Vous allez me dire que j’oublie l’induction. Mais la grande différence est que l’induction est un argument qui est, comme le dirait Raimu dans Marius, un argument « réfléchi », c’est-à-dire qu’il introduit une dimension d’une relative complexité : la probabilité. Je vous rappelle que là où la déduction introduit la notion de nécessité, l’induction introduit la probabilité, et l’abduction introduit la possibilité. La nécessité, l’ananké, est déductive ; par contre la probabilité ne se réduit pas à la possibilité, même si la probabilité est une forme de possibilité, un mixte pourrait-on dire. Surtout ne le pensez pas comme ça, mais il n’empêche, c’est un mixte de nécessité et de possibilité, puisque c’est probable. Par exemple, si vous jouez avec un dé dont cinq faces comportent des un et la sixième aucun chiffre, vous pourrez le jeter avec une certaine confiance d’emblée : il existe une certaine probabilité pour que mon dé tombe sur une face marquée du chiffre un. Maintenant, si vous jouez à la roulette, vous allez devoir miser sur pair, impair, ou bien sur rouge, sur noir, donc quand on joue à ces jeux on joue gagne petit, et encore, là c’est une chance sur deux. Ce n’est pas la même chose que le loto. Vous pouvez saisir à quel point la probabilité est là proche de la nécessité. Vous voyez que l’introduction de la probabilité nécessite, si je puis dire, de concevoir quelque chose comme un mixte de nécessité et de possibilité, et c’est une conception complexe. C’est pour cette raison qu’au début je mettais l’alternative sur déduction ou abduction, j’avais écarté l’induction à cause de son caractère de haute complexité.

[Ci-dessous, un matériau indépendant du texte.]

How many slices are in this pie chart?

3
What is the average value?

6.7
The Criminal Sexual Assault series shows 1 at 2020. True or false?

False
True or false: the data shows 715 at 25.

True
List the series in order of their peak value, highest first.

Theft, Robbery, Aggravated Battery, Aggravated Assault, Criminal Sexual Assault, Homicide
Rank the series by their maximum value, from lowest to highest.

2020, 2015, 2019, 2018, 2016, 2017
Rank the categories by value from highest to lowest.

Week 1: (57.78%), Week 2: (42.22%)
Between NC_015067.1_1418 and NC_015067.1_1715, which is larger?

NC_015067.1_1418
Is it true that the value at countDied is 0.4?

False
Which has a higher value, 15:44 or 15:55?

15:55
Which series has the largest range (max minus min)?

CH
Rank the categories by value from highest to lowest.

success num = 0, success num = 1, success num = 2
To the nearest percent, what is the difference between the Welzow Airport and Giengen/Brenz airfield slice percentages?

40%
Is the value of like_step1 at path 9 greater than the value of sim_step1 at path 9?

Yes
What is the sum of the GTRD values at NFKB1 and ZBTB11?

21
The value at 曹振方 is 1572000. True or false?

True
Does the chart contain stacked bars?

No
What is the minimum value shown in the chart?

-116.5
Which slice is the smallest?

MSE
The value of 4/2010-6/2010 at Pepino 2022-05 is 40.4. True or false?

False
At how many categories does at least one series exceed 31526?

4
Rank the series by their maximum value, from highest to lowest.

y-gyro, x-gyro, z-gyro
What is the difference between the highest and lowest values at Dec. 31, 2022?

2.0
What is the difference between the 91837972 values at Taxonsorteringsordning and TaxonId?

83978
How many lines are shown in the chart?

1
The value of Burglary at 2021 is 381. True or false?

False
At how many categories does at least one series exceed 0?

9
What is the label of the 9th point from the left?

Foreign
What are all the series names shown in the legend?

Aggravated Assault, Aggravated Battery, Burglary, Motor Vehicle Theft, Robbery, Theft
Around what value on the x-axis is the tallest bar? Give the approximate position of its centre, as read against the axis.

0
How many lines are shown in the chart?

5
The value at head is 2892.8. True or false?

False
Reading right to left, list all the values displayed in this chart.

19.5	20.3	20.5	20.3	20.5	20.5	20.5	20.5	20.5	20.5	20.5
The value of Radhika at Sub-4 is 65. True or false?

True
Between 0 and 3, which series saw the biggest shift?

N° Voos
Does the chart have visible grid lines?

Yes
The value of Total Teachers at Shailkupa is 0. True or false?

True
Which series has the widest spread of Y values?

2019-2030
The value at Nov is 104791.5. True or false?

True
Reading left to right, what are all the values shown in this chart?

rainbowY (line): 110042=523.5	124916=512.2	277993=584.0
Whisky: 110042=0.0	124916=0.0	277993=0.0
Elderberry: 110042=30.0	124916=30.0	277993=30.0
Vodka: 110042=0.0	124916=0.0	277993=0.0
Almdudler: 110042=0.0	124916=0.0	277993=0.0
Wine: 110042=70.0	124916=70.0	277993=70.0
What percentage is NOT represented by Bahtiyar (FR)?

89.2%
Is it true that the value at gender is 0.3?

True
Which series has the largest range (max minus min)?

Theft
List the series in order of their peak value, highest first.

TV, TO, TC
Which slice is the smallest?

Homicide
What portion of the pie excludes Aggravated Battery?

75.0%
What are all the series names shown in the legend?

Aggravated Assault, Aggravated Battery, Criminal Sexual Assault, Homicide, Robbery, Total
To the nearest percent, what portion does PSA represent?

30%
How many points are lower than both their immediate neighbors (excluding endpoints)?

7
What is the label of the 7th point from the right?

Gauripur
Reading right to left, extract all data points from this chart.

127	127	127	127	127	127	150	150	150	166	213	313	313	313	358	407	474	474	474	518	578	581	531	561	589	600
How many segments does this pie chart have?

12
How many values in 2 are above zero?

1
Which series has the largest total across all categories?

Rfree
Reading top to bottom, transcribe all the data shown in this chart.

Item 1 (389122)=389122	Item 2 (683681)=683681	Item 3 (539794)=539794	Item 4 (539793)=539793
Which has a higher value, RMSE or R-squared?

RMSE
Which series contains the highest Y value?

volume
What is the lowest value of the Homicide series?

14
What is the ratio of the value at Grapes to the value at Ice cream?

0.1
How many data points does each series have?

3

En fait, j’essaie de préciser tout ça. La déduction dit manifestement quelque chose de plus que les prémisses. Si l’on considère maintenant tout ce que peuvent vouloir signifier les prémisses, il est évident que la conclusion y sera présente d’une façon ou d’une autre, mais il faut alors concevoir un « tout ce que peuvent vouloir signifier ». Donc, d’une certaine façon, quand on prend la déduction, on dit qu’elle apporte le fait que la conclusion est nécessaire : si vous avez aimé le tome un de Harry Potter, alors vous aimerez nécessairement le tome deux de Harrry Potter. C’est une nécessité absolue dont vous ne pouvez pas vous écarter, parce que la règle est d’aimer Harry Potter, sans quoi vous êtes un moins que rien. C’est très intéressant parce que la déduction peut être toujours vraie même si l’on ne parle de rien : « Tout martien est rouge, tout ce qui est rouge est une couleur, donc tout martien est une couleur ». Au bout du compte, quand on y réfléchit, on se dit qu’il s’agit là d’une simple causerie, comme celle du lundi. Peut-être ne parle-t-on de rien, peut-être ne dit-on que des conneries, mais ça ne fait rien, on cause, et là, dans la déduction, on peut causer. Peut-on parler de rien dans l’abduction ? C’est plus difficile. Dans l’abduction on peut certes dire des conneries puisqu’on ne dit que des choses possibles, mais il n’empêche qu’on part de choses qui ne sont pas rien. Quoique, on pourrait en discuter, on sent que l’abduction s’appuie sur une familiarité avec un certain univers, sans quoi il ne nous est pas permis de faire d’abduction. Si Sherlock Holmes peut faire une abduction qui laisse Watson sur le cul, dire « ce type, le meurtrier était un irano-indien », c’est parce qu’il est familier avec tout le champ dont il s’occupe ; il ne viendrait jamais à l’esprit des gens qui ne connaissent pas le champ de dire une chose pareille. Quant à l’induction, elle peut porter sur un objet théorique qui, lui, ne parle de rien. Par exemple, toi qui a fait de la sociologie pendant des années : de quoi parle-t-on les trois quarts du temps ? De rien.